> Try it: Could you copy all of the records below exactly as they appear?

[Records from a data collection]
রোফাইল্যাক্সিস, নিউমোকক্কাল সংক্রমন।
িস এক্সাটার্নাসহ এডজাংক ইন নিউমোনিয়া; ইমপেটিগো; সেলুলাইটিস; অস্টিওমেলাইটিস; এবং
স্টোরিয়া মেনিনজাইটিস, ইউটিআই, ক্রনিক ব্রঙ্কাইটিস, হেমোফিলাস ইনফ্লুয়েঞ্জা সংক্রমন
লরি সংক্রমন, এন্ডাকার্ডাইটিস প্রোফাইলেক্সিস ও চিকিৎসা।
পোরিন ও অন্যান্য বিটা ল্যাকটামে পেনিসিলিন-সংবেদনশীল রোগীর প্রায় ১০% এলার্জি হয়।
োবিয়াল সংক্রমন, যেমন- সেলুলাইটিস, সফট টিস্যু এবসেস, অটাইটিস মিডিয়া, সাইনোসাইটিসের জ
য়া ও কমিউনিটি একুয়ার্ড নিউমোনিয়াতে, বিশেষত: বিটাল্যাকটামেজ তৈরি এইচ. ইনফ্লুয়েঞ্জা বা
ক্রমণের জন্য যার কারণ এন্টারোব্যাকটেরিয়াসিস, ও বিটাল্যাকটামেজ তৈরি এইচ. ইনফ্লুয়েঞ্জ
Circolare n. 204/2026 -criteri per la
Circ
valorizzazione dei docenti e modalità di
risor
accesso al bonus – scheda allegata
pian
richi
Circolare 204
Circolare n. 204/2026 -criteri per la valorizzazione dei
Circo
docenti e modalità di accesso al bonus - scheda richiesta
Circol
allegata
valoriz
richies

> Solution to the exercise:
রোফাইল্যাক্সিস, নিউমোকক্কাল সংক্রমন।
িস এক্সাটার্নাসহ এডজাংক ইন নিউমোনিয়া; ইমপেটিগো; সেলুলাইটিস; অস্টিওমেলাইটিস; এবং
স্টোরিয়া মেনিনজাইটিস, ইউটিআই, ক্রনিক ব্রঙ্কাইটিস, হেমোফিলাস ইনফ্লুয়েঞ্জা সংক্রমন
লরি সংক্রমন, এন্ডাকার্ডাইটিস প্রোফাইলেক্সিস ও চিকিৎসা।
পোরিন ও অন্যান্য বিটা ল্যাকটামে পেনিসিলিন-সংবেদনশীল রোগীর প্রায় ১০% এলার্জি হয়।
োবিয়াল সংক্রমন, যেমন- সেলুলাইটিস, সফট টিস্যু এবসেস, অটাইটিস মিডিয়া, সাইনোসাইটিসের জ
য়া ও কমিউনিটি একুয়ার্ড নিউমোনিয়াতে, বিশেষত: বিটাল্যাকটামেজ তৈরি এইচ. ইনফ্লুয়েঞ্জা বা
ক্রমণের জন্য যার কারণ এন্টারোব্যাকটেরিয়াসিস, ও বিটাল্যাকটামেজ তৈরি এইচ. ইনফ্লুয়েঞ্জ
Circolare n. 204/2026 -criteri per la
Circ
valorizzazione dei docenti e modalità di
risor
accesso al bonus – scheda allegata
pian
richi
Circolare 204
Circolare n. 204/2026 -criteri per la valorizzazione dei
Circo
docenti e modalità di accesso al bonus - scheda richiesta
Circol
allegata
valoriz
richies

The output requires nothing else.